The case served as insight for many in-house counsel, particularly in terms of class actions. “I know there were many lawyers who followed this case as we were all trying to see where the bar is being set,” says Vukovich. While the facts of the case were specific to Midas franchise owners, other lawyers followed the case because it was one of the first class actions that received a court ruling. “It’s an important case and one that everyone was interested in seeing the outcome,” Vukovich says.
Ultimately, keeping an eye on the courts and knowing how to keep on top of the related legal issues is an ongoing learning experience for all in-house counsel, he says. Jonathan C. Lisus, a partner at Lax O’Sullivan Scott Lisus LLP, says besides Midas, 1518628 Ontario Inc. v. Tutor Time Learning Centres LLC is also important because the Ontario Superior Court noted the Arthur Wishart Act’s main intent is to protect franchisees.
Lisus also says in the Ontario Superior Court matter 1318214 Ontario Ltd. v. Sobeys, franchisees successfully prohibited Sobeys Capital Inc. from terminating franchise agreements with a group of franchise owners within the same company based on their right to associate under the act as franchisees.
Lisus warns lawyers who serve franchises as either in-house or otherwise. “Litigation places the relationship between the parties under a microscope. The imposition of a judicial microscope on any relationship can yield unexpected and sometimes artificial results,” he wrote in an accompanying paper to his OBA presentation.

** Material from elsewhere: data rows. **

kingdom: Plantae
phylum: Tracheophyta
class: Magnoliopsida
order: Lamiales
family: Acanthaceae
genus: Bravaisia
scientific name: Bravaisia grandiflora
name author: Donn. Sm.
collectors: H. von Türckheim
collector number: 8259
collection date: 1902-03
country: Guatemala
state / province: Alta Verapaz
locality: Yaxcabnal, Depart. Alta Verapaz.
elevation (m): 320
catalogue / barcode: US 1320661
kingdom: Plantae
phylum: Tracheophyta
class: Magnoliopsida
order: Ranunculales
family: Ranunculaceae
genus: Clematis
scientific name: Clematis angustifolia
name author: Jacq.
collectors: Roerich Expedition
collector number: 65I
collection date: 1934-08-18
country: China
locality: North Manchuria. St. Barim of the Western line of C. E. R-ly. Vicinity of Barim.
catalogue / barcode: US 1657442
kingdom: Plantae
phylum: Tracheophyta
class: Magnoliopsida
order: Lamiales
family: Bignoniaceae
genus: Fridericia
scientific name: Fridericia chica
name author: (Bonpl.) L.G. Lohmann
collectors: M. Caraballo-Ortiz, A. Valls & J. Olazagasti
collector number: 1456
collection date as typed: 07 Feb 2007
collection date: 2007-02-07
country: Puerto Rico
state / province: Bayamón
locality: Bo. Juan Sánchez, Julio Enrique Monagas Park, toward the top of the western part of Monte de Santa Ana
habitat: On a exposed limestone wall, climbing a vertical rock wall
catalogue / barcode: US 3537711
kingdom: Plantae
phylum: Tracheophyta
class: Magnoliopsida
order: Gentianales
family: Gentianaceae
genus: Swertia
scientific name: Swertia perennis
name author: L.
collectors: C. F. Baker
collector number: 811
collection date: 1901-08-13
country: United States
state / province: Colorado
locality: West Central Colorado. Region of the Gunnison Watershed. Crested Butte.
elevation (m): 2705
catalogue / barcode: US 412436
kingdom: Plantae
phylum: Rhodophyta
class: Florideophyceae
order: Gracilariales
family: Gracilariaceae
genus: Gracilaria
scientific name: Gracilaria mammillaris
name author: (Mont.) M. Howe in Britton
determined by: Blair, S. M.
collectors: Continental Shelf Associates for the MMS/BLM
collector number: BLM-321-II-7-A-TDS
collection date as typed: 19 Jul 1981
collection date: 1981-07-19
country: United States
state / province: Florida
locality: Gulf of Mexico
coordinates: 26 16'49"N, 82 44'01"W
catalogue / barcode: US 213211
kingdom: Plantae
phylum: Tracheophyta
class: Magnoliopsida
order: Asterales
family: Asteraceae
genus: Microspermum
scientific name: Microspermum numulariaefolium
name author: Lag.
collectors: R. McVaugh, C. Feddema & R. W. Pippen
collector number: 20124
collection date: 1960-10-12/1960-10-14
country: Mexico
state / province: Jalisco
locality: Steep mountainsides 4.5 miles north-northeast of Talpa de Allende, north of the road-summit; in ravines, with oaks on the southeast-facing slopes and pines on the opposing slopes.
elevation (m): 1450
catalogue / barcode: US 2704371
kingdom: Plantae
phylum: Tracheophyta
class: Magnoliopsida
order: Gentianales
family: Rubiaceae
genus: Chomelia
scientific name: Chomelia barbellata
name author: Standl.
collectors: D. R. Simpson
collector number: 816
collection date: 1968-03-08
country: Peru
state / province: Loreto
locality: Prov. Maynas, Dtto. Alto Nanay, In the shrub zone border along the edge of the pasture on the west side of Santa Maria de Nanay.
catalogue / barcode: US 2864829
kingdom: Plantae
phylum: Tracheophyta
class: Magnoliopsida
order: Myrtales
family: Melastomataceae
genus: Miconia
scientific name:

“However, when the microscope is fitted with a lens ground to a prescription premised on vulnerability and an inequality of bargaining power the potential for adverse consequences for the franchisor is substantially enhanced. In these circumstances, counsel would do well to pay close regard to the lessons recent developments teach and to keep a close eye on the opportunities and threats presented by the Court’s concern for proportionality and access to justice.”